((

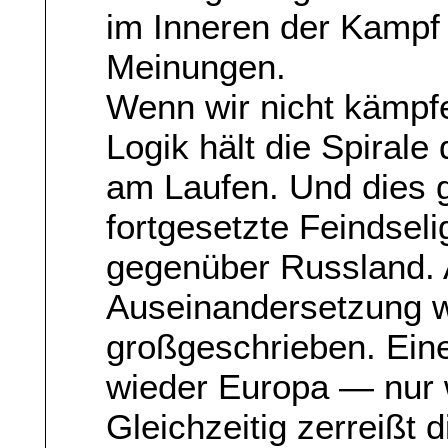
im Inneren der Kamp
Meinungen.
Wenn wir nicht kämpf
Logik hält die Spirale 
am Laufen. Und dies gi
fortgesetzte Feindseli
gegenüber Russland. A
Auseinandersetzung w
großgeschrieben. Ein
wieder Europa — nur we
Gleichzeitig zerreißt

))

Without the pictures, transcribe the listing above exactly.

§ **SOLUTION TO THIS TASK**:
im Inneren der Kamp
Meinungen.
Wenn wir nicht kämpf
Logik hält die Spirale 
am Laufen. Und dies gi
fortgesetzte Feindseli
gegenüber Russland. A
Auseinandersetzung w
großgeschrieben. Ein
wieder Europa — nur we
Gleichzeitig zerreißt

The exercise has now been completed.